Manuelle est la PDG de la CNESST, Michel, de la Régie du bâtiment... toutes
leurs équipes. Ils ont fait un travail... Vous le savez, les études de crédits,
là, c'est énormément de temps de préparation. Mais, hier, je faisais la
réflexion avec des gens, c'est un exercice qui est utile, qui est pertinent,
qui s'impose, pour permettre une certaine transparence puis une certaine
reddition de comptes. Il y a Lucie Nadeau, aussi, qui... qui est du Tribunal
administratif du travail, qui est présidente, que vous connaissez aussi.
La Présidente (Mme Boivin Roy) : En
terminant.
M. Boulet : Puis les
collègues des partis d'opposition, avec qui je veux continuer d'alimenter une
bonne et saine coopération.
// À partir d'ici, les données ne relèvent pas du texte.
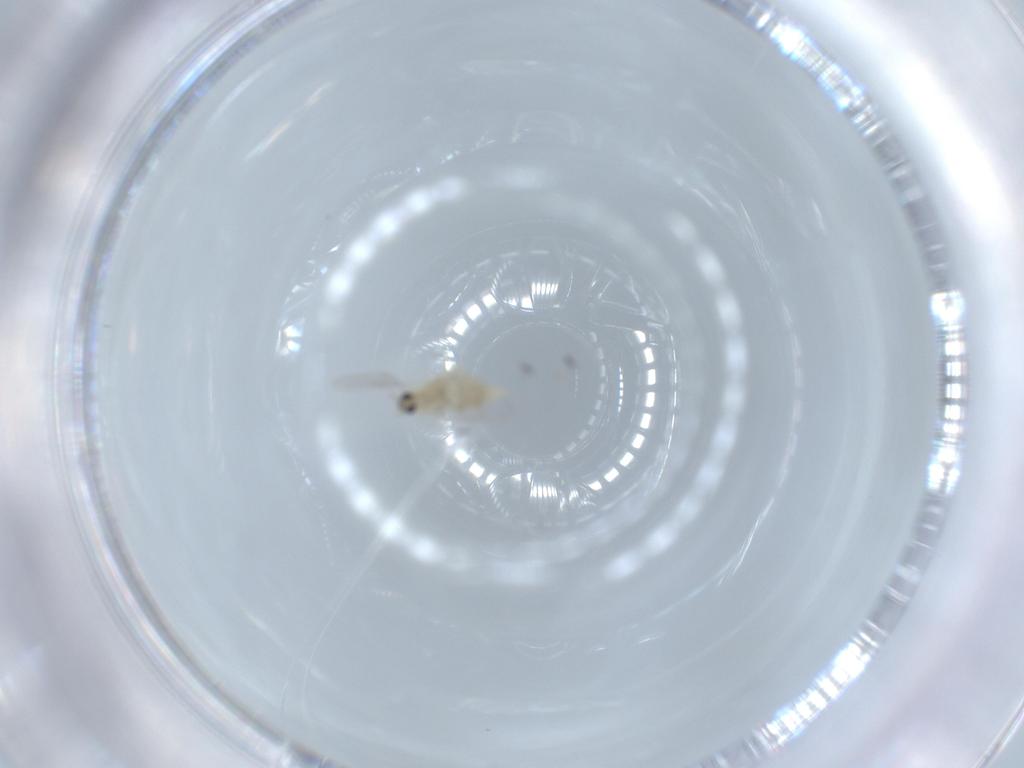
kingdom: Animalia
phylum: Arthropoda
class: Insecta
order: Diptera
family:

Merci beaucoup.
La Présidente (Mme Boivin Roy) : Merci,
M. le ministre. Alors, le temps alloué à l'étude des crédits budgétaires du
portefeuille Travail étant presque écoulé, nous allons maintenant procéder à la
mise aux voix des crédits. Alors, le programme 1, intitulé Travail, est-il
adopté?
Des voix : Adopté.
Des voix : Sur division.
La Présidente (Mme Boivin Roy) : Adopté
sur division. Finalement, l'ensemble des crédits budgétaires du portefeuille
Travail pour l'exercice financier 2023-2024 est-il adopté?
Des voix : Adopté.
Des voix : Sur division.
La Présidente (Mme Boivin Roy) : Adopté
sur division. Alors, en terminant, je dépose les réponses aux demandes de
renseignements de l'opposition.
Et, compte tenu de l'heure, la commission,
ayant accompli son mandat, ajourne ses travaux sine die. Merci à tous.